### Task details
Copy all lines holding the word "chương" from the entries.

--- START ---

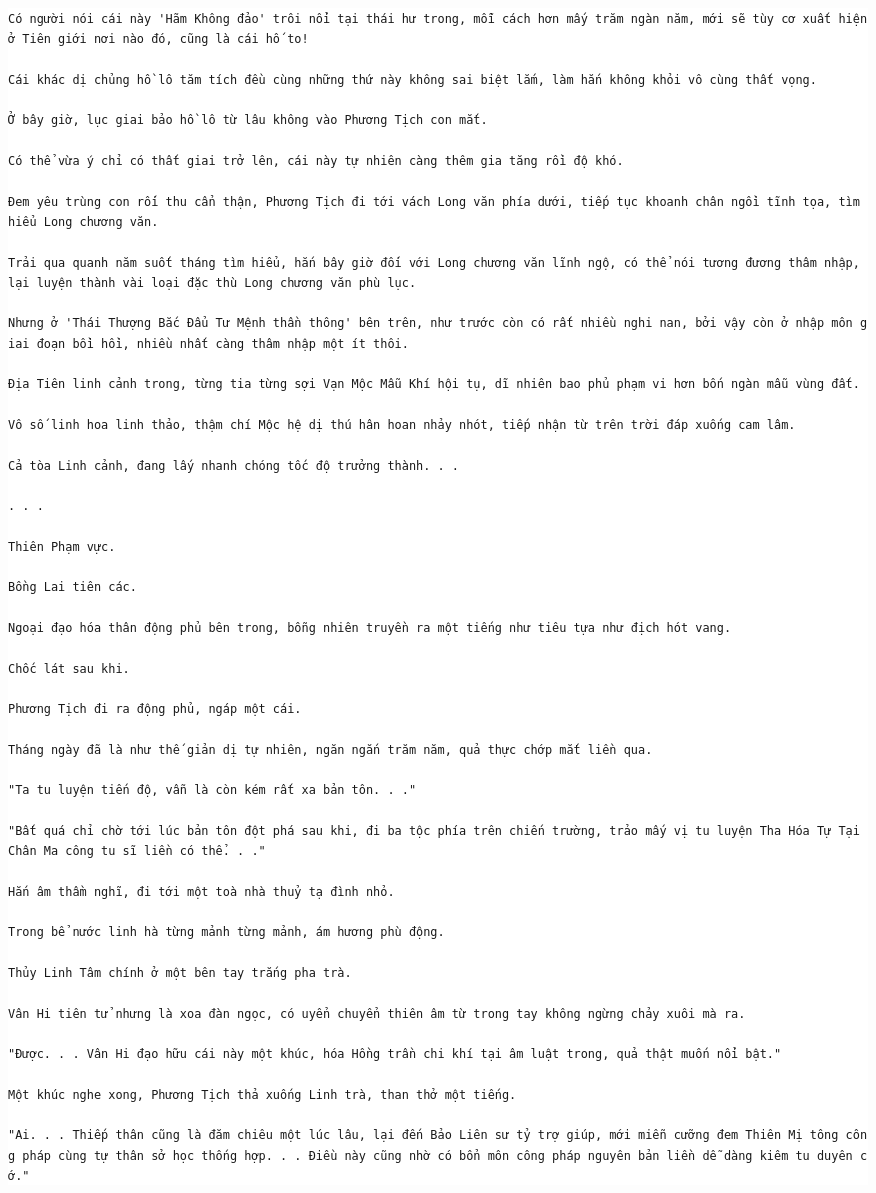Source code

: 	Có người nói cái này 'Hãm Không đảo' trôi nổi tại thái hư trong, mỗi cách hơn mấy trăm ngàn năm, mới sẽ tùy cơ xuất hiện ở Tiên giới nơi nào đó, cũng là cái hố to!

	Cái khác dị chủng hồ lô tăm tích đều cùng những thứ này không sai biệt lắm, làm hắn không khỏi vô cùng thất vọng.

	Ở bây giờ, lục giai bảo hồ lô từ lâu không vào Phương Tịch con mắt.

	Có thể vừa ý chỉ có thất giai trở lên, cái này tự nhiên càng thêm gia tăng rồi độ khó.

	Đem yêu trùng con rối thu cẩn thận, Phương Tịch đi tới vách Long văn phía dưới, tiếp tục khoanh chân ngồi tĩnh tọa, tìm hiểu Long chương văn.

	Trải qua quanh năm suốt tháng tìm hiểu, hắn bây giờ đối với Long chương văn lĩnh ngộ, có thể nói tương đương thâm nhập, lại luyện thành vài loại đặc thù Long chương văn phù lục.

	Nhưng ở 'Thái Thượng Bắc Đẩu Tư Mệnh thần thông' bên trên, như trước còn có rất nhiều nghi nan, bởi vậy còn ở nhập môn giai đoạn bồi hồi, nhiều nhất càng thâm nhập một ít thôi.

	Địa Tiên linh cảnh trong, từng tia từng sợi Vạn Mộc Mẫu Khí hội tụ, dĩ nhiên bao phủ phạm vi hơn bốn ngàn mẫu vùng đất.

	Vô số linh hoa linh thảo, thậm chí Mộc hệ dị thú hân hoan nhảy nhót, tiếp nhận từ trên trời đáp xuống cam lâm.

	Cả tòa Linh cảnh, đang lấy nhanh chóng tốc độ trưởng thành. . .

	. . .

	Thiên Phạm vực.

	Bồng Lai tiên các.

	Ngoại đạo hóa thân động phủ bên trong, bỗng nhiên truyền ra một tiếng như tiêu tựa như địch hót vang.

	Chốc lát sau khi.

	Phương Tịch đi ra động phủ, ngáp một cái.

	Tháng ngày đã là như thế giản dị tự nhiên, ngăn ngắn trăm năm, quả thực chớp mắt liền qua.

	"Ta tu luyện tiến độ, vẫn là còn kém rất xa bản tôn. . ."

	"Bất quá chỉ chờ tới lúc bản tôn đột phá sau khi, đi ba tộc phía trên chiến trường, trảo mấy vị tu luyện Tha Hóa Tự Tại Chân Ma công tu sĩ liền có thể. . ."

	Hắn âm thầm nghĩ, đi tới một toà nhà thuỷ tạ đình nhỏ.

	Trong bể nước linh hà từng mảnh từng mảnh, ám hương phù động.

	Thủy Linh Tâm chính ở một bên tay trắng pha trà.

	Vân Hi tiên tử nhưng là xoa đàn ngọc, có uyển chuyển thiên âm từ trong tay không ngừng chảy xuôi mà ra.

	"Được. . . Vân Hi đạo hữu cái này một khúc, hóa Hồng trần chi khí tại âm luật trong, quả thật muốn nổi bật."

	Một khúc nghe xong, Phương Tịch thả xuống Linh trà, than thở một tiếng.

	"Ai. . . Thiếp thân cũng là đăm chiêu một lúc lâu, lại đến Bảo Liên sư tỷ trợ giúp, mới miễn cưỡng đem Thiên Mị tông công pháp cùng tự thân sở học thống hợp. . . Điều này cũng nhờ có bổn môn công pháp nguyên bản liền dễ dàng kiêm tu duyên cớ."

--- END ---

### Result for this task
	Đem yêu trùng con rối thu cẩn thận, Phương Tịch đi tới vách Long văn phía dưới, tiếp tục khoanh chân ngồi tĩnh tọa, tìm hiểu Long chương văn.
	Trải qua quanh năm suốt tháng tìm hiểu, hắn bây giờ đối với Long chương văn lĩnh ngộ, có thể nói tương đương thâm nhập, lại luyện thành vài loại đặc thù Long chương văn phù lục.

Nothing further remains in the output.